REQUIREMENT | Please print, exactly, only the lines in the entries below from the line that has "Table 2. Wave" through the line that has "Figure 5. Final". Pictures don't go in.

INFORMATION SUPPLIED |
○ ○ ○ ○ ○ ○ ○
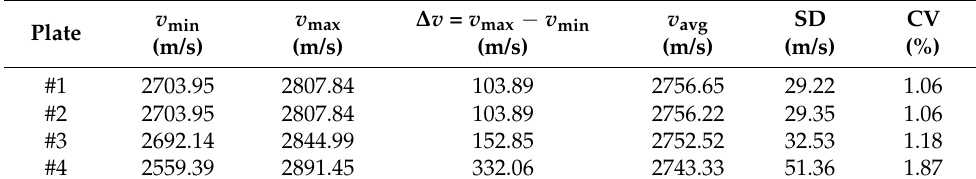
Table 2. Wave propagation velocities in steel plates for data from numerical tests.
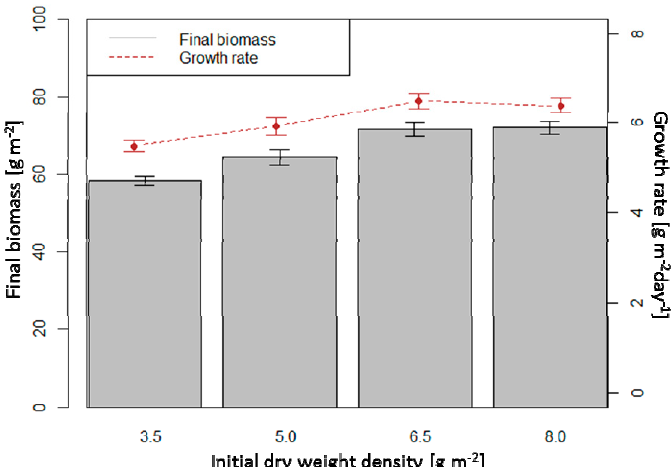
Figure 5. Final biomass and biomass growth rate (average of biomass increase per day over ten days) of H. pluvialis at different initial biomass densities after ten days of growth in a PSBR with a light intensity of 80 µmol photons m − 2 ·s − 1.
○ ○ ○ ○ ○ ○ ○
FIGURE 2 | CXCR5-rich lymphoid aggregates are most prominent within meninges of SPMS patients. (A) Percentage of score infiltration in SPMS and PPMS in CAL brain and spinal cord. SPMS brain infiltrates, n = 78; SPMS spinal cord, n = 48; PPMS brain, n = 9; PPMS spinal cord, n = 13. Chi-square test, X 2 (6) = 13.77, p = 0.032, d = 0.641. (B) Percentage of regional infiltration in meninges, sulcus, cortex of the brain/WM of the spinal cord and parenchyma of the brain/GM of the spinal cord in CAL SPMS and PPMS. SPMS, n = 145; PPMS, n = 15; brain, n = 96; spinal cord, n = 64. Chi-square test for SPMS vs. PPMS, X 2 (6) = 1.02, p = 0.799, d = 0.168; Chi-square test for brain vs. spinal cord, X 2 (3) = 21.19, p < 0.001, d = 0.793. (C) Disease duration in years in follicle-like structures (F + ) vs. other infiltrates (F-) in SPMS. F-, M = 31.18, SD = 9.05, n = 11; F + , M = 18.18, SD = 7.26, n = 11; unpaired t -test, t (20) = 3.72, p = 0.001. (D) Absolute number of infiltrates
○ ○ ○ ○ ○ ○ ○
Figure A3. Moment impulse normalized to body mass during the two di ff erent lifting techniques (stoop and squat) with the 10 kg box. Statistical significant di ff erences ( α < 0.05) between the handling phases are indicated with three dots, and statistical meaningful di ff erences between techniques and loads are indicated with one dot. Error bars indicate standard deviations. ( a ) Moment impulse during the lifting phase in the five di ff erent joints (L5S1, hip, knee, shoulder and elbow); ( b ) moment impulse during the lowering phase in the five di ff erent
○ ○ ○ ○ ○ ○ ○
ANSWER TO THIS PROBLEM |
Table 2. Wave propagation velocities in steel plates for data from numerical tests.
Figure 5. Final biomass and biomass growth rate (average of biomass increase per day over ten days) of H. pluvialis at different initial biomass densities after ten days of growth in a PSBR with a light intensity of 80 µmol photons m − 2 ·s − 1.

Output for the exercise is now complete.